Robotic Appendage Use Alters Brain Activity for Affected Area of Body

fmri data show different brain activity in body augmentation subjects

By Jonny Lupsha, Wondrium Staff Writer
Deaf boy with cochlear implant for hearing
Brain scans of study participants having used a “robo-thumb,” an artificial robotic digit, showed that their brains had accommodated the existence and use of the extra appendage. Photo By Kalah_R / Shutterstock

A robotic appendage called the “Third Thumb” allows users to control a sixth digit on one hand, near the little finger. It’s fastened to the wrist like a bracelet and controlled with sensors below the feet. Study participants quickly found themselves performing dexterous feats with the device.

However, scientists also performed fMRIs on multiple participants and found that the way their fingers were represented in the sensorimotor cortex of the brain had changed. Normally, the use of each finger is unique in an fMRI, but participants showed diminished differences between each finger.

In his video series Redefining Reality: The Intellectual Implications of Modern Science, Dr. Steven Gimbel, the Edwin T. Johnson and Cynthia Shearer Johnson Distinguished Teaching Chair in the Humanities at Gettysburg College in Pennsylvania, offered several examples of transhumanism to consider.

Stronger, Faster … Better?

A philosophy called transhumanism seeks to combine new technology with our own biology to create a hybridized natural and mechanical being out of its proponents—in a word, cyborgs. Once the stuff of science fiction, cyborgs have been inching closer to reality. Depending on your perspective, they may already be here.

“We have had individuals who are human/technology hybrids for decades, but traditionally this was restricted to those who had medical conditions,” Dr. Gimbel said. “Pacemakers, for example, are inserted into those with heart problems to check the rhythms of the heart’s beating and provide an electrical kick when needed to make sure it remains functioning properly.”

Cochlear implants, likewise, have been used to restore hearing to the deaf and hard-of-hearing. However, this seems to be the crux of the cyborg discussion: Should devices like cochlear implants and prosthetic limbs merely serve to replace parts of us that are failing or missing, or should they be used to enhance?

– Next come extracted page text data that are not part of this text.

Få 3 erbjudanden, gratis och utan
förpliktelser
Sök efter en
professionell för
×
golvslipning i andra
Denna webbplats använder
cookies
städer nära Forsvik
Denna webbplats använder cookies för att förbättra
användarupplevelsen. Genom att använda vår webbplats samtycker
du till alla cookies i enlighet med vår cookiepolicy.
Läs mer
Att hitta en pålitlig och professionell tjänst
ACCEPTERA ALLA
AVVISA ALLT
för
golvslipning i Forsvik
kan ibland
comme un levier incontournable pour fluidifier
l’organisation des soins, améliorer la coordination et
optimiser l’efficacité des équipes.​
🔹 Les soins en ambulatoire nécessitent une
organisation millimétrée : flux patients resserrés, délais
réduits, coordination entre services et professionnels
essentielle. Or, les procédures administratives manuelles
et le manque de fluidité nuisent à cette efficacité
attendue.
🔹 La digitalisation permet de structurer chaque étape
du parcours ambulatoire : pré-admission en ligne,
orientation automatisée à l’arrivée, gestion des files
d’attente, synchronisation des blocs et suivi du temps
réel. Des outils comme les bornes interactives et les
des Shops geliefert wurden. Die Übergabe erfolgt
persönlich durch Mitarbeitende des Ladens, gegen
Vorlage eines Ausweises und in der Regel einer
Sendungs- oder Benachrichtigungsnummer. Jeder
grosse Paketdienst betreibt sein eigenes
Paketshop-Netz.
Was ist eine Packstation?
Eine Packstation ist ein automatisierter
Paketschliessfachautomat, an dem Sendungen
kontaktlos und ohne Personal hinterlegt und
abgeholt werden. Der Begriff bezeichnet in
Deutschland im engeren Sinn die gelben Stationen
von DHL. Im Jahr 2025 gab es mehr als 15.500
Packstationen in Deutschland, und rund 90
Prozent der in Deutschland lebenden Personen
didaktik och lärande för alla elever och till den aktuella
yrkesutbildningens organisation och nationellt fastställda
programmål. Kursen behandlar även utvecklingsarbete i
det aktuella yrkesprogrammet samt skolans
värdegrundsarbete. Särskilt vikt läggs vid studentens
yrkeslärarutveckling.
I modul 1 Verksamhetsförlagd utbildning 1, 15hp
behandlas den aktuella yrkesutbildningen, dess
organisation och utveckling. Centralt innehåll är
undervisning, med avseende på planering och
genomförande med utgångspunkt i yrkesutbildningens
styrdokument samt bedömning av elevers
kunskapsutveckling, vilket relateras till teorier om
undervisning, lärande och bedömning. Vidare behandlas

“The replacement approach sees the human body as ideal and the prosthetic wearer as damaged and needing to be elevated back as close as possible to the ideal,” Dr. Gimbel said. “The enhancement approach, on the other hand, sees the prosthetic wearer as an opportunity to improve on the human body. The human body, on this second account, is not ideal or perfect, but rather, unnecessarily limited, and when we use prosthetics to replace broken parts, we can do it in a way that upgrades the body.”

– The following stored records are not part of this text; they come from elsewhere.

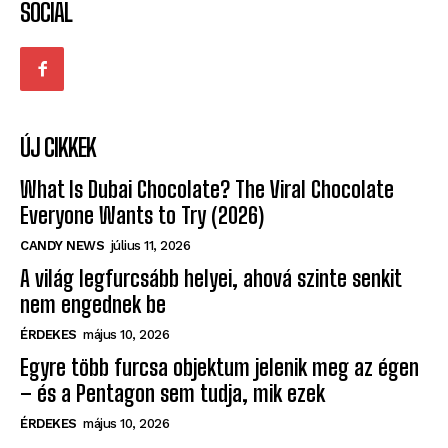
SOCIAL
ÚJ CIKKEK
What Is Dubai Chocolate? The Viral Chocolate
Everyone Wants to Try (2026)
CANDY NEWS
július 11, 2026
A világ legfurcsább helyei, ahová szinte senkit
nem engednek be
ÉRDEKES
május 10, 2026
Egyre több furcsa objektum jelenik meg az égen
– és a Pentagon sem tudja, mik ezek
ÉRDEKES
május 10, 2026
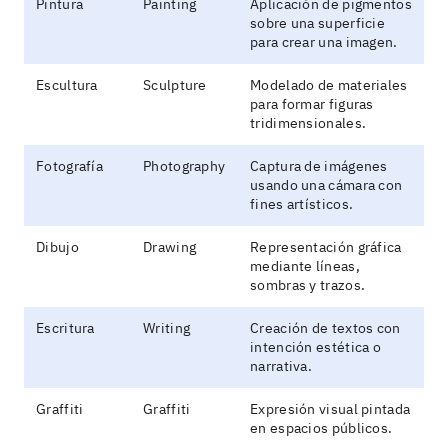
Pintura
Painting
Aplicación de pigmentos
sobre una superficie
para crear una imagen.
Escultura
Sculpture
Modelado de materiales
para formar figuras
tridimensionales.
Fotografía
Photography
Captura de imágenes
usando una cámara con
fines artísticos.
Dibujo
Drawing
Representación gráfica
mediante líneas,
sombras y trazos.
Escritura
Writing
Creación de textos con
intención estética o
narrativa.
Graffiti
Graffiti
Expresión visual pintada
en espacios públicos.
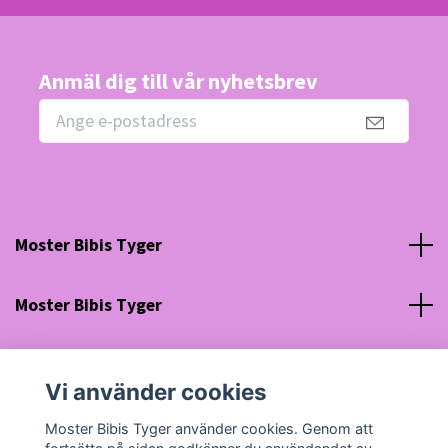
Anmäl dig till vår nyhetsbrev
Moster Bibis Tyger
Moster Bibis Tyger
Sociala medier
Vi använder cookies
Org nr: 630910-5945
Moster Bibis Tyger använder cookies. Genom att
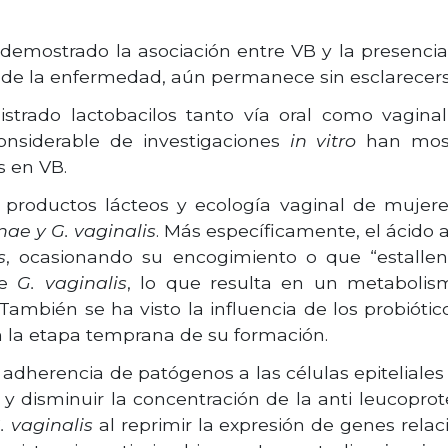
emostrado la asociación entre VB y la presencia 
a de la enfermedad, aún permanece sin esclarecers
strado lactobacilos tanto vía oral como vagina
nsiderable de investigaciones
in vitro
han mostr
s en VB.
e productos lácteos y ecología vaginal de muje
inae y G. vaginalis
. Más específicamente, el ácido a
s
, ocasionando su encogimiento o que “estallen”
de
G. vaginalis
, lo que resulta en un metabolis
 También se ha visto la influencia de los probiótic
n la etapa temprana de su formación.
adherencia de patógenos a las células epiteliales 
 y disminuir la concentración de la anti leucoprot
. vaginalis
al reprimir la expresión de genes relac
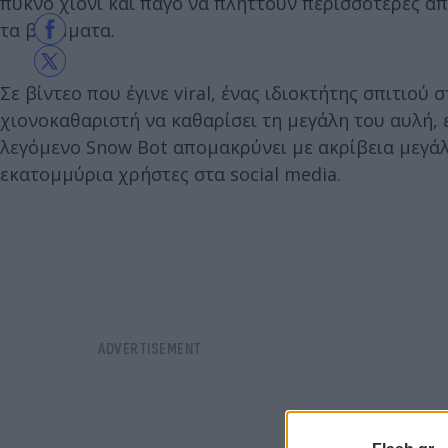
πυκνό χιόνι και πάγο να πλήττουν περισσότερες απ
τα βλέμματα.
Σε βίντεο που έγινε viral, ένας ιδιοκτήτης σπιτιο
χιονοκαθαριστή να καθαρίσει τη μεγάλη του αυλή, ε
λεγόμενο Snow Bot απομακρύνει με ακρίβεια μεγάλ
εκατομμύρια χρήστες στα social media.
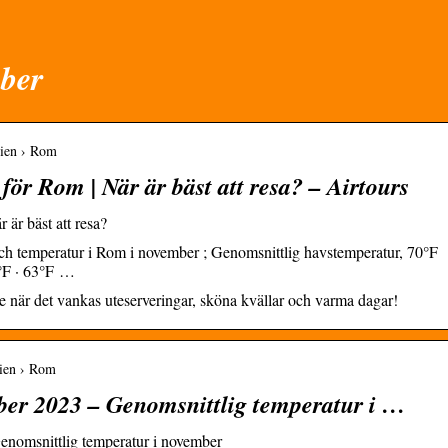
ber
alien › Rom
ör Rom | När är bäst att resa? – Airtours
 är bäst att resa?
ch temperatur i Rom i november ; Genomsnittlig havstemperatur, 70°F
6°F · 63°F …
 när det vankas uteserveringar, sköna kvällar och varma dagar!
lien › Rom
ber 2023 – Genomsnittlig temperatur i …
enomsnittlig temperatur i november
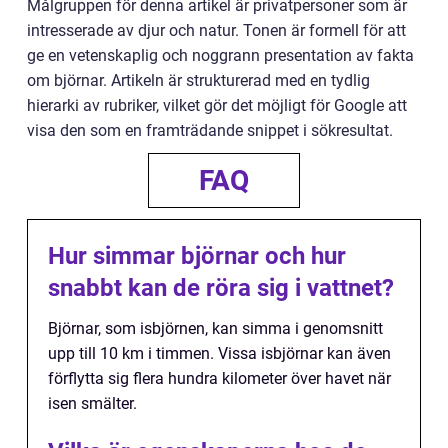
Målgruppen för denna artikel är privatpersoner som är
intresserade av djur och natur. Tonen är formell för att
ge en vetenskaplig och noggrann presentation av fakta
om björnar. Artikeln är strukturerad med en tydlig
hierarki av rubriker, vilket gör det möjligt för Google att
visa den som en framträdande snippet i sökresultat.
FAQ
Hur simmar björnar och hur
snabbt kan de röra sig i vattnet?
Björnar, som isbjörnen, kan simma i genomsnitt
upp till 10 km i timmen. Vissa isbjörnar kan även
förflytta sig flera hundra kilometer över havet när
isen smälter.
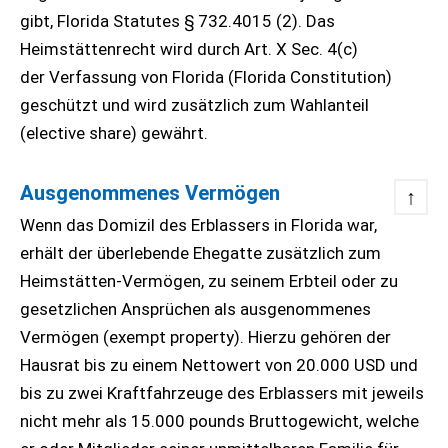
gibt, Florida Statutes § 732.4015 (2). Das
Heimstättenrecht wird durch Art. X Sec. 4(c)
der Verfassung von Florida (Florida Constitution)
geschützt und wird zusätzlich zum Wahlanteil
(elective share) gewährt.
Ausgenommenes Vermögen
↑
Wenn das Domizil des Erblassers in Florida war,
erhält der überlebende Ehegatte zusätzlich zum
Heimstätten-Vermögen, zu seinem Erbteil oder zu
gesetzlichen Ansprüchen als ausgenommenes
Vermögen (exempt property). Hierzu gehören der
Hausrat bis zu einem Nettowert von 20.000 USD und
bis zu zwei Kraftfahrzeuge des Erblassers mit jeweils
nicht mehr als 15.000 pounds Bruttogewicht, welche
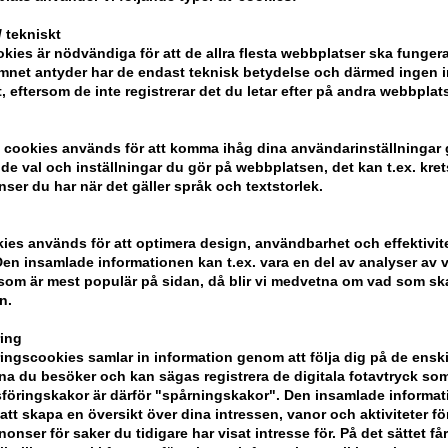
Hur man använder Wella SP 
 tekniskt
kies är nödvändiga för att de allra flesta webbplatser ska funge
- Applicera på vått hår
mnet antyder har de endast teknisk betydelse och därmed ingen 
- Massera in
t, eftersom de inte registrerar det du letar efter på andra webbplats
- Skölj håret noggrant
 cookies används för att komma ihåg dina användarinställningar
Innehåll: 250 ml
e val och inställningar du gör på webbplatsen, det kan t.ex. kret
nser du har när det gäller språk och textstorlek.
Wella SP
kies används för att optimera design, användbarhet och effektivit
en insamlade informationen kan t.ex. vara en del av analyser av v
som är mest populär på sidan, då blir vi medvetna om vad som ska 
n.
ing
ngscookies samlar in information genom att följa dig på de ensk
a du besöker och kan sägas registrera de digitala fotavtryck som
föringskakor är därför "spårningskakor". Den insamlade informa
att skapa en översikt över dina intressen, vanor och aktiviteter för
onser för saker du tidigare har visat intresse för. På det sättet få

Examples of Transhumanism Today

According to Dr. Gimbel, it was long thought that prosthetic legs should look and function as closely to their biological counterparts as possible. American biomedical engineer Van Phillips believed humans should think of ourselves as detachable from our biologically given bodies and not be constrained by the accidental destination to which evolution has brought us.

“The result was the Flex-Foot Cheetah®, a springy blade design worn most famously by Paralympic athletes,” Dr. Gimbel said. “These are more efficient than biological limbs and allow for running at speeds and jumping to heights that are beyond the capacity of those without them. Prosthetics are not only allowing wearers to be normal, but to exceed the norm.”

Eyeglasses, bifocals, and contact lenses seem like simple fixes to vision problems, falling squarely into the theory that prosthetics should replace or repair our faulty biological equipment, so to speak. LASIK surgery is, no pun intended, a bit blurrier. LASIK restores our vision without wearing an aid. From the replacement approach, that’s simple enough.

Until it isn’t.

“By using a laser to slice open the cornea, in many cases the eye can be reshaped to restore 20/20 vision,” Dr. Gimbel said. “If we want to move from the replacement to the enhancement view, the surgery can be used to give people superior vision. Athletes like Tiger Woods, Lebron James, and Greg Maddux all had the surgery to not only correct their vision, but to also enhance it.

“Results can bring the eye to 20/15 vision or better.”

As technology continues to advance, it seems as though the “real” purpose of prosthetics will ultimately be decided by each individual.